ISS: Ministry issued Schengen entry ban against Russia-1 employees

Two employees of state-owned Russian TV channel Russia-1, entering Estonia on French and Italian Schengen visas, used hidden cameras to gather material they then used to ridicule and demonise Jehovah's Witnesses. The Estonian Ministry of the Interior reacted by issuing a five-year entry ban, the ISS writes in its annual review.
As the ISS writes in its review, trying to influence society by means of harassing different minorities is an integral part of the Kremlin's playbook. Jehovah's Witnesses are "persecuted and outlawed in Russia," the service writes, and many of them have made their way to Europe to be able to freely practice their faith.
The Russian state media occasionally make efforts to come up with an explanation for this fact. This typically includes reports where members of this religious minority are taunted, ridiculed and demonised.
To collect material for such a report, Russia-1 reporters Yelena Yerofeyeva and Pavel Kostrikov entered Estonia last year coming in from Finland. The two entered the Schengen Area on French and Italian visas, the ISS writes.
Yerofeyeva and Kostrikov then entered a gathering of Jehovah's Witnesses in Tallinn without telling them who they are, and what they are planning to do. The material they gained at this gathering as well as at another, similar one in Finland was then used for Russia-1's news programme, Vesti, and aired on 29 November 2018.
The program ridiculed the group, to which the Estonian Ministry of the Interior reacted by imposing a five-year entry ban for the entire Schengen Area on both Yerofeyeva and Kostrikov.
Their acts "have the characteristics of religious discrimination against persons," the ISS writes, which "may develop into incitement of hatred as defined in Section 151 of the Estonian Penal Code" and gives Estonian authorities reason to keep them out of the country to prevent conflict and crime.

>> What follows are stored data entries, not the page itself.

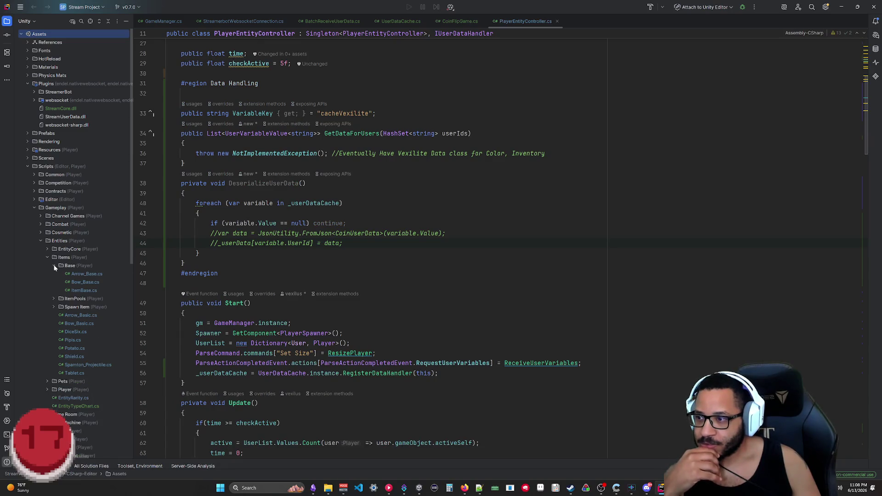
double_click(83, 290)
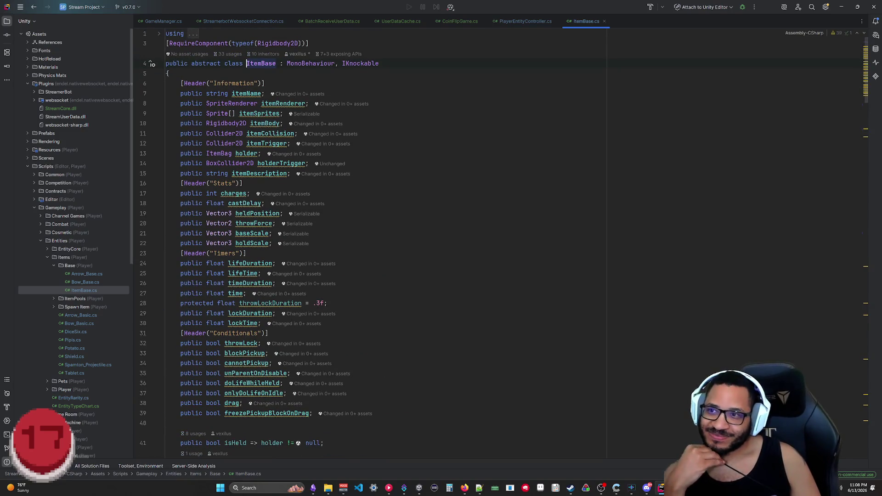
Scroll through ItemBase.cs to review its Information, Stats, Timers and Conditionals fields
scroll(151, 62, "down", 20)
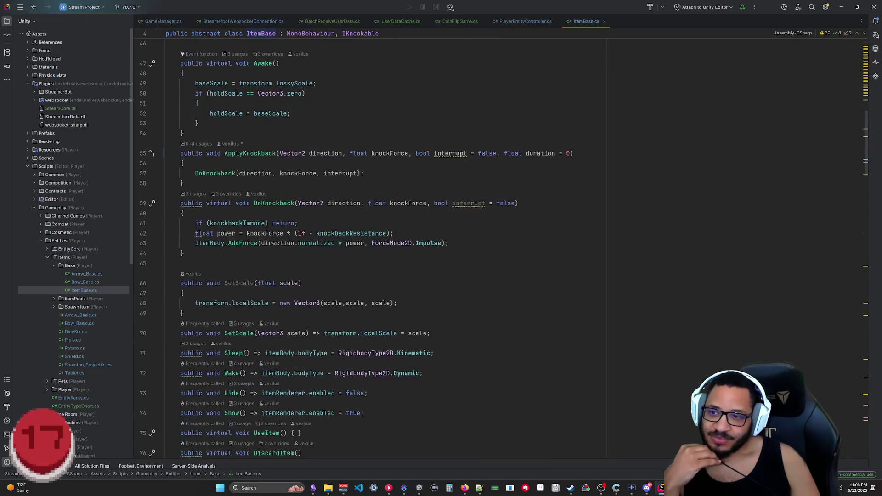
scroll(314, 249, "down", 20)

Jehovah's Witnesses as a religious group already suffered from repression in Soviet times. That the Kremlin continues to harass this minority represents a continuation of Soviet policy in today's Russia, namely one under "which the media carries out hostile influence operations under precise instructions from the authorities, with the aim of creating divisions between different social groups and inciting conflict," the ISS writes.